Hacker News new | ask | show | jobs
by csense 100 days ago
It seems like sound testing methodology to identify important theorems related to the code, prove them, and then verify the proof.

Verification gets sold as "bulletproof" but I'm skeptical for a couple reasons:

- How do you establish the relationship between the code and the theorem? Lean theorem can be applied to zlib implemented in Lean, what if you want to check zlib implemented in a normal programming language like C, JS, Zig, or whatever?

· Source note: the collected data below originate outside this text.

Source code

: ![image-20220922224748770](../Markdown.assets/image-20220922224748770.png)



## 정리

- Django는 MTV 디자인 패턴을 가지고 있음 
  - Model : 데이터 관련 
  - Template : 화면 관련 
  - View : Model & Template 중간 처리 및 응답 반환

- How do you know the key properties mean what you think they mean? E.g. the theorem says "ZlibDecode.decompressSingle (ZlibEncode.compress data level) = .ok data" but it feels like it would be very easy to accidentally prove ∃ x s.t. decompress(compress(x)) == x while thinking you proved ∀ x, decompress(compress(x)) == x.

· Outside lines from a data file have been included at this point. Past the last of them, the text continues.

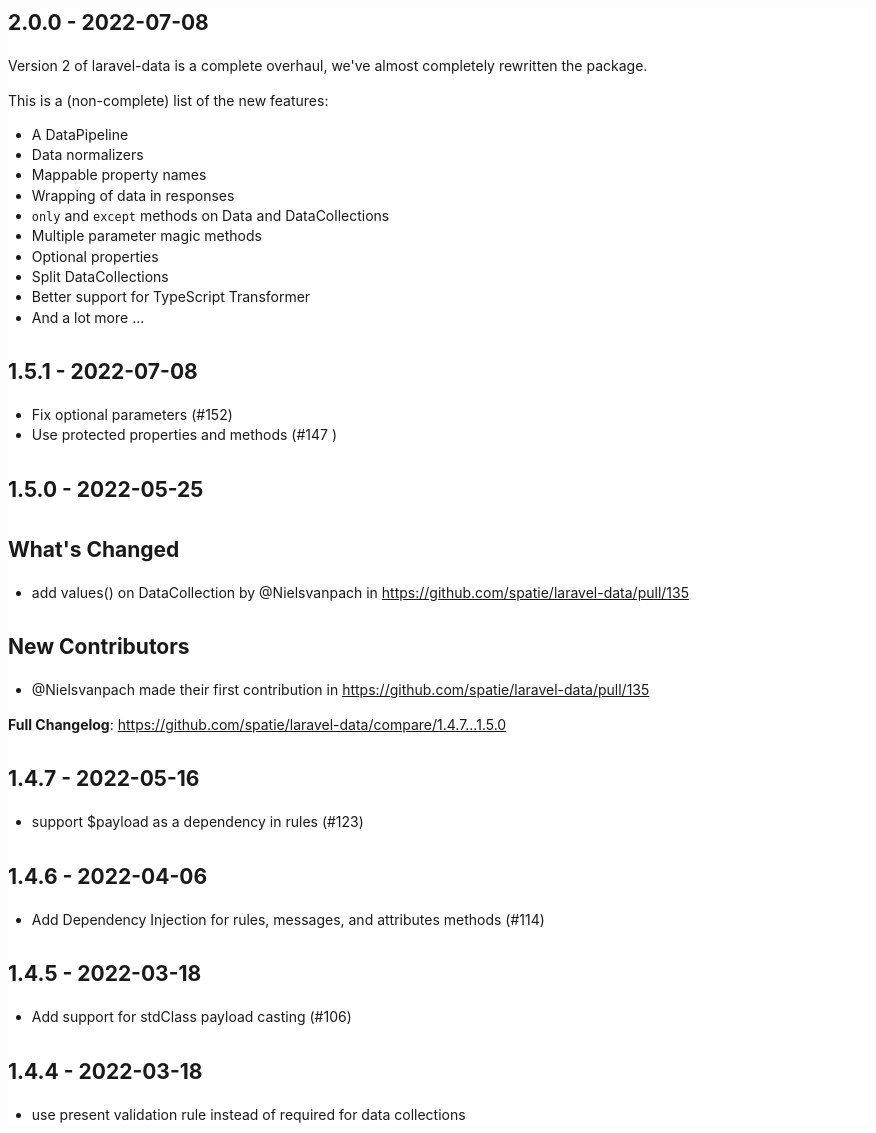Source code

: ## 2.0.0 - 2022-07-08

Version 2 of laravel-data is a complete overhaul, we've almost completely rewritten the package.

This is a (non-complete) list of the new features:

- A DataPipeline
- Data normalizers
- Mappable property names
- Wrapping of data in responses
- `only` and `except` methods on Data and DataCollections
- Multiple parameter magic methods
- Optional properties
- Split DataCollections
- Better support for TypeScript Transformer
- And a lot more ...

## 1.5.1 - 2022-07-08

- Fix optional parameters (#152)
- Use protected properties and methods (#147 )

## 1.5.0 - 2022-05-25

## What's Changed

- add values() on DataCollection by @Nielsvanpach in https://github.com/spatie/laravel-data/pull/135

## New Contributors

- @Nielsvanpach made their first contribution in https://github.com/spatie/laravel-data/pull/135

**Full Changelog**: https://github.com/spatie/laravel-data/compare/1.4.7...1.5.0

## 1.4.7 - 2022-05-16

- support $payload as a dependency in rules (#123)

## 1.4.6 - 2022-04-06

- Add Dependency Injection for rules, messages, and attributes methods (#114)

## 1.4.5 - 2022-03-18

- Add support for stdClass payload casting (#106)

## 1.4.4 - 2022-03-18

- use present validation rule instead of required for data collections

I've tried Lean and Coq and...I don't really like them. The proofs use specialized programming languages. And they seem deliberately designed to require you to use a context explorer to have any hope of understanding the proof at all. OTOH a normal unit test is written in a general purpose programming language (usually the same one as the program being tested), I'm much more comfortable checking that a Claude-written unit test does what I think it's doing than a Claude-written Lean proof of correctness.

2 comments

The article does not reveal it to me either how the existing code would be mapped to Lean and back. The impression from zlib example is that I'd be expected to program in Lean. No way it's going to happen. The language is too complex for me and my average colleague. We're also not going to have two parallel implementations in ordinary language and Lean and compare them with 'differential random testing' (see https://aws.amazon.com/blogs/opensource/lean-into-verified-s... someone linked in the discussion), that's just too taxing for bigger products, let alone we typically don't have enough time to do one implementation right.

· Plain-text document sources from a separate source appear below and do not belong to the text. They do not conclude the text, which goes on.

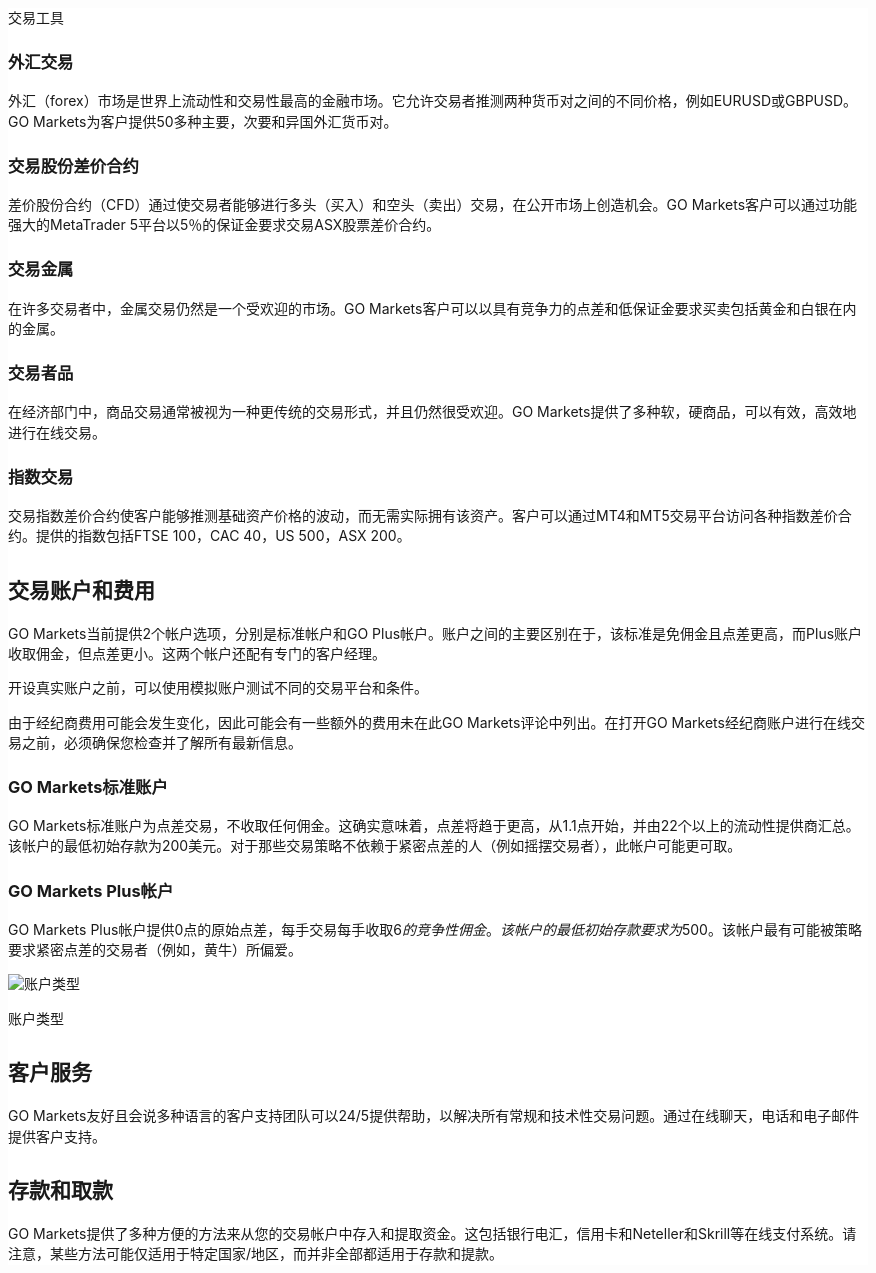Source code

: 交易工具

### 外汇交易

外汇（forex）市场是世界上流动性和交易性最高的金融市场。它允许交易者推测两种货币对之间的不同价格，例如EURUSD或GBPUSD。GO Markets为客户提供50多种主要，次要和异国外汇货币对。

### 交易股份差价合约

差价股份合约（CFD）通过使交易者能够进行多头（买入）和空头（卖出）交易，在公开市场上创造机会。GO Markets客户可以通过功能强大的MetaTrader 5平台以5％的保证金要求交易ASX股票差价合约。

### 交易金属

在许多交易者中，金属交易仍然是一个受欢迎的市场。GO Markets客户可以以具有竞争力的点差和低保证金要求买卖包括黄金和白银在内的金属。

### 交易者品

在经济部门中，商品交易通常被视为一种更传统的交易形式，并且仍然很受欢迎。GO Markets提供了多种软，硬商品，可以有效，高效地进行在线交易。

### 指数交易

交易指数差价合约使客户能够推测基础资产价格的波动，而无需实际拥有该资产。客户可以通过MT4和MT5交易平台访问各种指数差​​价合约。提供的指数包括FTSE 100，CAC 40，US 500，ASX 200。

## 交易账户和费用

GO Markets当前提供2个帐户选项，分别是标准帐户和GO Plus帐户。账户之间的主要区别在于，该标准是免佣金且点差更高，而Plus账户收取佣金，但点差更小。这两个帐户还配有专门的客户经理。

开设真实账户之前，可以使用模拟账户测试不同的交易平台和条件。

由于经纪商费用可能会发生变化，因此可能会有一些额外的费用未在此GO Markets评论中列出。在打开GO Markets经纪商账户进行在线交易之前，必须确保您检查并了解所有最新信息。

### GO Markets标准账户

GO Markets标准账户为点差交易，不收取任何佣金。这确实意味着，点差将趋于更高，从1.1点开始，并由22个以上的流动性提供商汇总。该帐户的最低初始存款为200美元。对于那些交易策略不依赖于紧密点差的人（例如摇摆交易者），此帐户可能更可取。

### GO Markets Plus帐户

GO Markets Plus帐户提供0点的原始点差，每手交易每手收取$6的竞争性佣金。该帐户的最低初始存款要求为$500。该帐户最有可能被策略要求紧密点差的交易者（例如，黄牛）所偏爱。

![账户类型](https://cdn.fendou.la/funstoutiao/2020/10/GO-Markets-Account-Types.png "账户类型")

账户类型

## 客户服务

GO Markets友好且会说多种语言的客户支持团队可以24/5提供帮助，以解决所有常规和技术性交易问题。通过在线聊天，电话和电子邮件提供客户支持。

## 存款和取款

GO Markets提供了多种方便的方法来从您的交易帐户中存入和提取资金。这包括银行电汇，信用卡和Neteller和Skrill等在线支付系统。请注意，某些方法可能仅适用于特定国家/地区，而并非全部都适用于存款和提款。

The gap of having succinct, expressive, powerful and executable specification to be able to continuously verify AI-generated programs is real, but I don't see how Lean alone closes it. If the author's intention was to attract community to help build that out with Lean in the center, it's not clear to me where to even start. Since the author provided no hints or direction, I've a feeling it's not clear to them either.

Lean and Coq might not be the right choice. Perhaps something like Dafny, F*, or Why3, where code and theorems live together.

Nevertheless, Lean 4 has closed the gap and it's closer to those than Coq at this stage.